We’ll explore the impact that the pivotal events of the 1960s still have on our lives in four powerful documentaries — Tracy Dros Tragos’s heart-wrenching BE GOOD, SMILE PRETTY about her attempts to get to know her father, a soldier killed in Vietnam; RAM DASS: Fierce Grace about the counter-culture figure’s journey from Harvard professor to spiritual leader to stroke survivor and philosopher on aging; the award-winning THE WEATHER UNDERGROUND, about the infamous movement of student revolutionaries; and LIFE MATTERS about a rural Texas preacher who evolved into a courageous pro-choice doctor even before Roe v. Wade.

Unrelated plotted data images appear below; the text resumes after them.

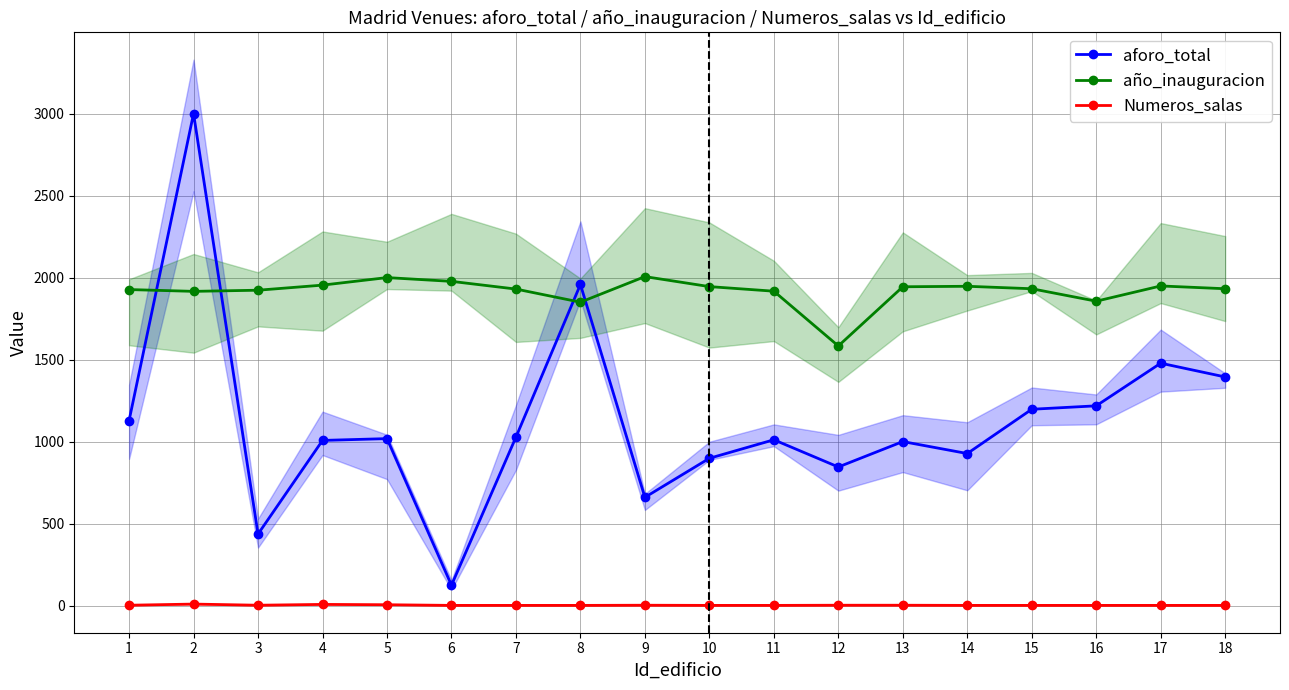

Is the value of Numeros_salas at 2 greater than the value of año_inauguracion at 16?

No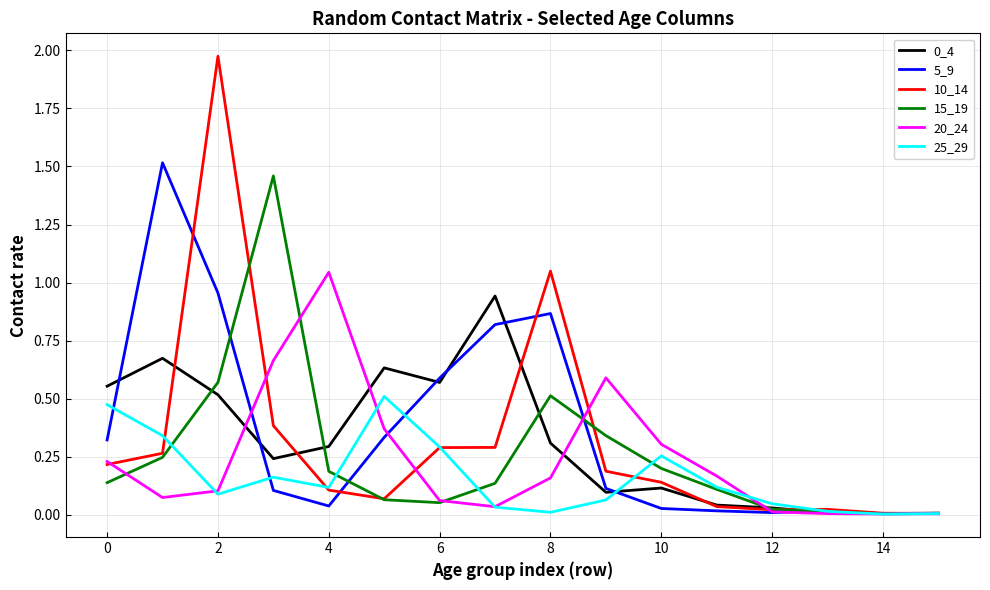

Which series has the largest range (max minus min)?

10_14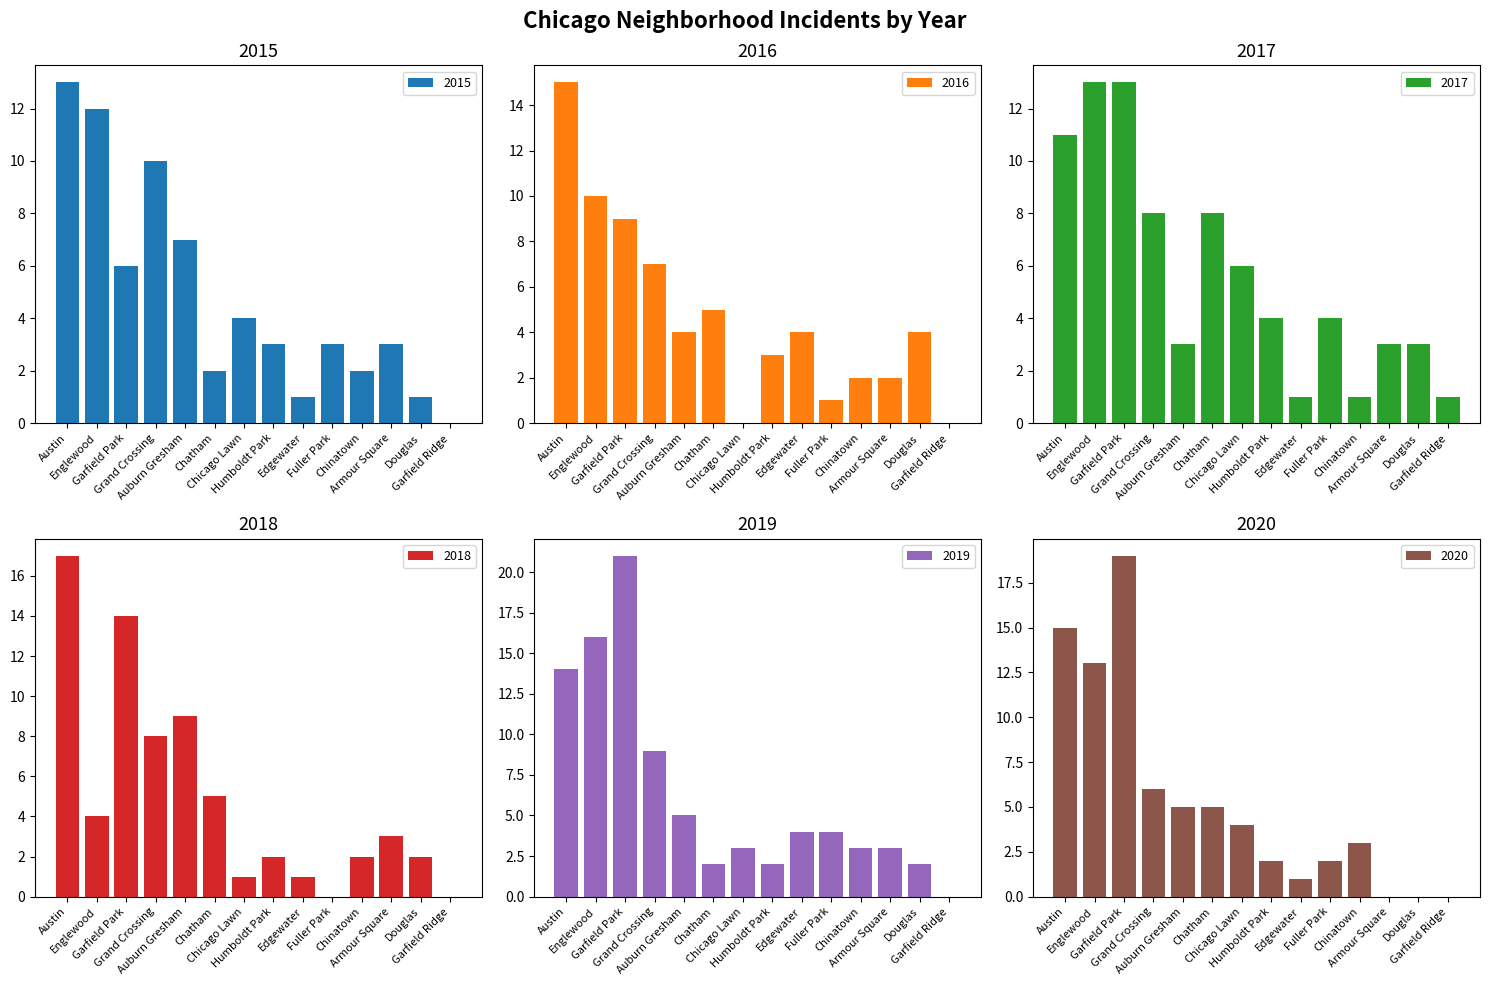

Which series has the largest total across all categories?

2019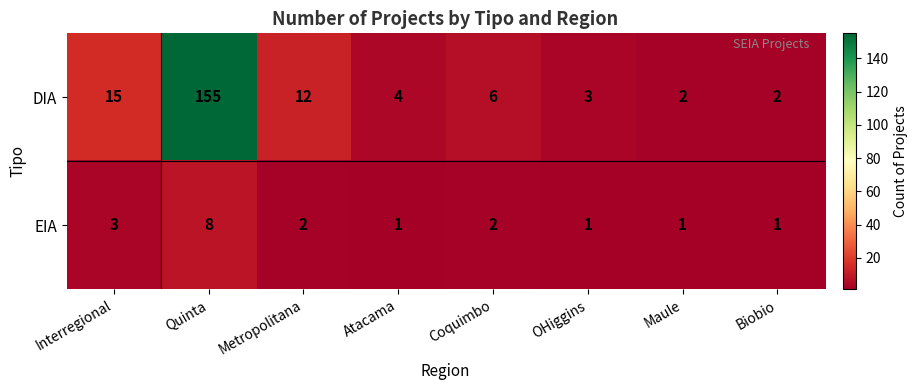

List the series in order of their peak value, highest first.

DIA, EIA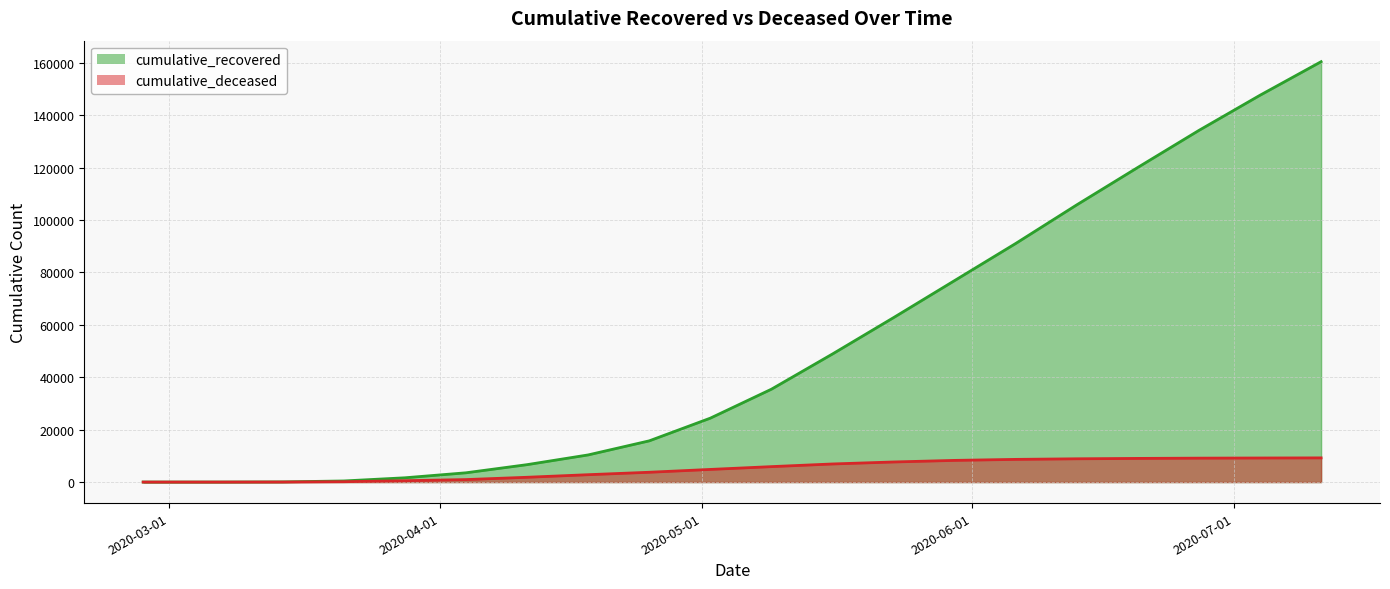

Where does the cumulative_deceased series first go above 5891?

2020-05-16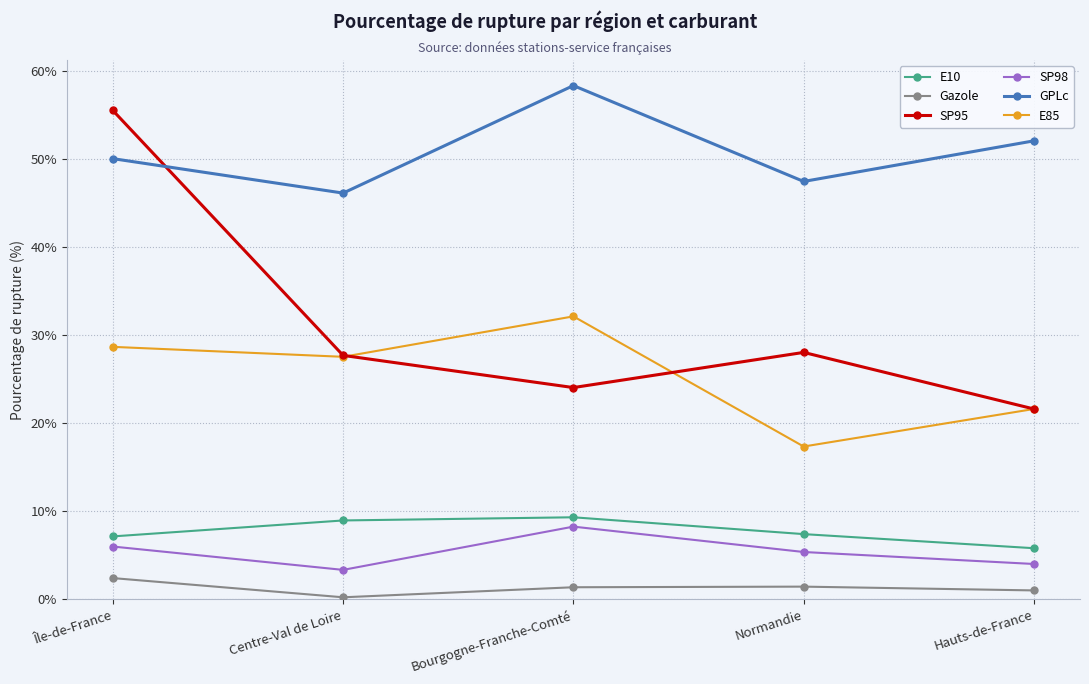

Count the number of data series in this chart.

6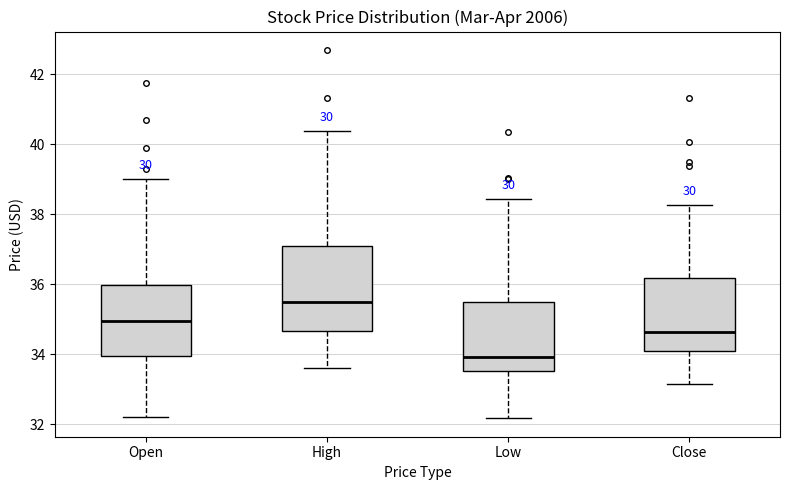

Which box has the lowest median line?

Low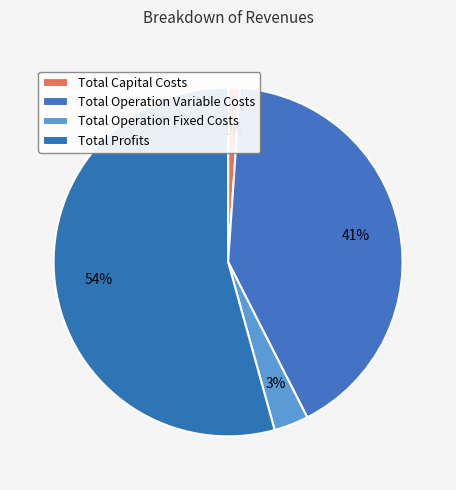

How many segments does this pie chart have?

4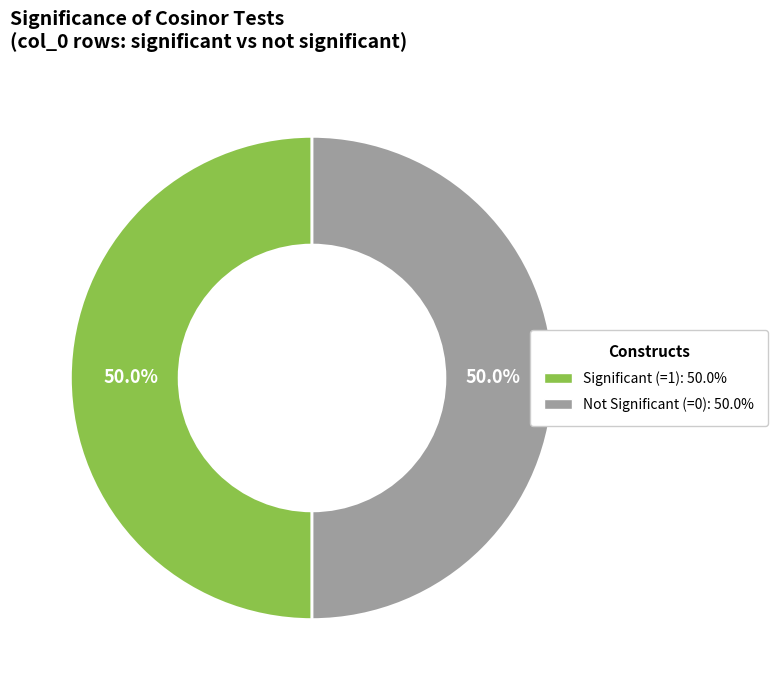

How many slices are in this pie chart?

2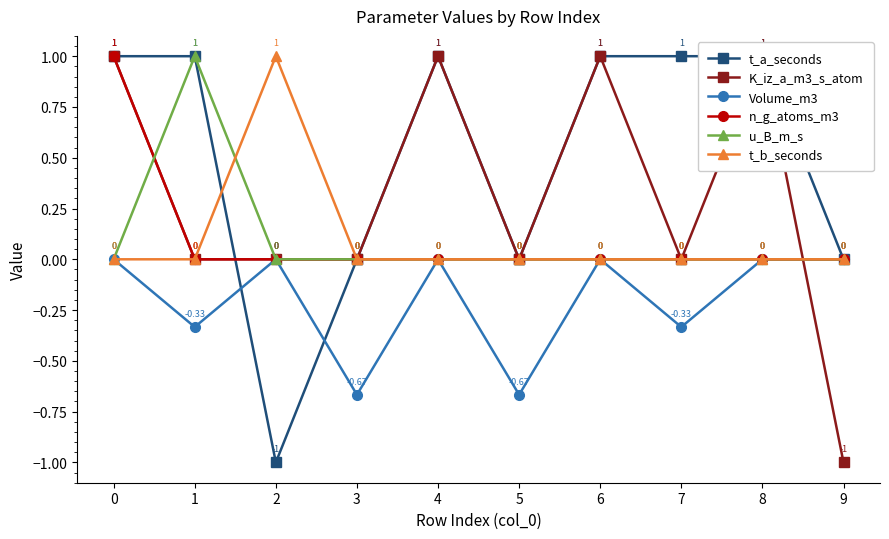

What are all the series names shown in the legend?

t_a_seconds, K_iz_a_m3_s_atom, Volume_m3, n_g_atoms_m3, u_B_m_s, t_b_seconds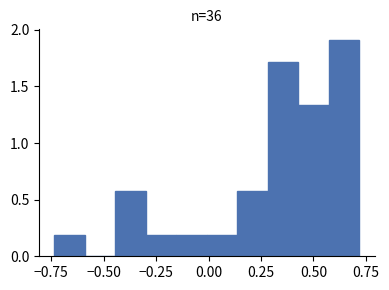

Read against the x-axis, roughly where is the centre of the tallest bar?

0.65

We’re also adding some fiction films to our lineup this season, including two new installments of Carlos Avila’s acclaimed FOTO-NOVELAS and COSMOPOLITAN, a delightful romantic comedy drama about an Indian man (Roshan Seth) and his quirky neighbor (Carol Kane). The lives of three artists and poets are examined in EVERY CHILD IS BORN A POET: The Life and Times of Piri Thomas; LOADED GUN: Life, and Death, and Dickinson and WORST POSSIBLE ILLUSION: The Curiosity Cabinet of Vik Muniz. We’ll explore the Asian American experience in DEATH OF A SHAMAN, DOUBLE EXPOSURE, ONE NIGHT AT THE GRAND STAR and REFUGEE as well as the martial arts in SHAOLIN ULYSSES: Kung Fu Monks In America and SUMO EAST AND WEST. And that’s just the beginning. So join us again this fall, Tuesdays at 10 p.m., for the best indie films on television.